Consider the standard cell at 25C based on the following half-reactions. Pb^2+ + 2e^- --> Pb E=-0.13V Zn^2+ + 2e^- --> Zn E=-0.76V To the standard cell, OH-, is added to the zinc compartment causing precipitation of Zn(OH)2. After precipitation is complete, the concentration of the OH- is 0.10M and the measured cell potential is 1.05V. calculate the Ksp value for Zn(OH)2(s) Zn(OH)2-> Zn^2+(aq) + OH-(aq) Ksp=?

Question

Consider the standard cell at 25C based on the following half-reactions.

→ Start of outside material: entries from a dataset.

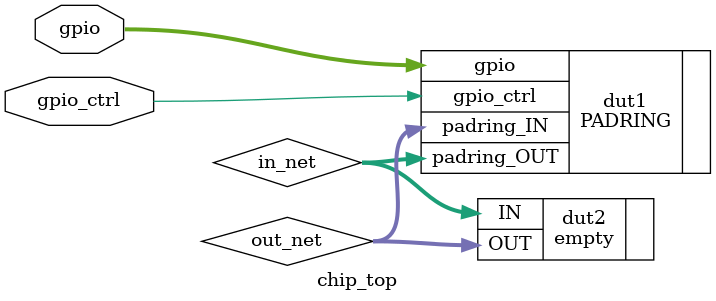
<source format=v>
module chip_top #(parameter gpio_width = 15,
                  data_width = 15)(
    inout [gpio_width-1 : 0]  gpio,
    inout                     gpio_ctrl
);

    wire [data_width-1 : 0]in_net, out_net;
    PADRING dut1 (.gpio(gpio), .gpio_ctrl(gpio_ctrl), .padring_OUT(in_net), .padring_IN(out_net));
    
    empty dut2 (.IN(in_net), .OUT(out_net));

endmodule

</source>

Pb^2+ + 2e^- --> Pb E=-0.13V Zn^2+ + 2e^- --> Zn E=-0.76V To the standard cell, OH-, is added to the zinc compartment causing precipitation of Zn(OH)2. After precipitation is complete, the concentration of the OH- is 0.10M and the measured cell potential is 1.05V. calculate the Ksp value for Zn(OH)2(s) Zn(OH)2-> Zn^2+(aq) + OH-(aq) Ksp=?

Answer 1

To calculate the Ksp value for Zn(OH)2(s), we need to use the Nernst equation. The Nernst equation relates the measured cell potential (Ecell) to the standard cell potential (E°cell), the concentration of the reactants, and the Faraday constant.

The Nernst equation is as follows:

Ecell = E°cell - (RT/nF) * ln(Q)

Where:
- Ecell is the measured cell potential (1.05V in this case)
- E°cell is the standard cell potential (-0.63V in this case, which is the difference between the standard reduction potentials for the half-reactions)
- R is the ideal gas constant (8.314 J/(mol·K))
- T is the temperature in Kelvin (25°C is 298K)
- n is the number of moles of electrons transferred in the balanced equation (2 electrons are transferred in this case)
- F is Faraday's constant (96485 C/mol)
- Q is the reaction quotient, which is the ratio of activities of the products to reactants.

The balanced equation for the precipitation reaction is:

Zn(OH)2 -> Zn^2+ + 2OH-

Since this is a solid, the concentration of Zn(OH)2(s) does not appear in the reaction quotient Q. Therefore, we only consider the concentrations of the dissolved species, Zn^2+ and OH-.

The concentration of OH- is given as 0.10M.

Now, let's calculate the reaction quotient Q:

Q = [Zn^2+][OH-]^2

Since Zn(OH)2 is a strong base and fully ionizes, the concentration of OH- is the same as the concentration of Zn^2+ (0.10M).

Q = (0.10)(0.10)^2 = 0.001

Now, plug the values into the Nernst equation and solve for Ksp:

1.05 = -0.63 - (8.314 * 298 / (2 * 96485)) * ln(0.001)

Simplifying the equation:

1.05 = -0.63 + (0.0257) * ln(0.001)

Rearrange the equation to solve for ln(0.001):

ln(0.001) = (1.05 + 0.63) / 0.0257

Using a calculator, evaluate the right-hand side:

ln(0.001) ≈ 8.376

Now, substitute the value of ln(0.001) back into the equation:

1.05 = -0.63 + (0.0257) * 8.376

Simplify:

1.05 = -0.63 + 0.215

Combine like terms:

1.05 = -0.415

This equation is not valid since the left side is greater than the right side. Confirm any errors in calculations and double-check the values and units you provided.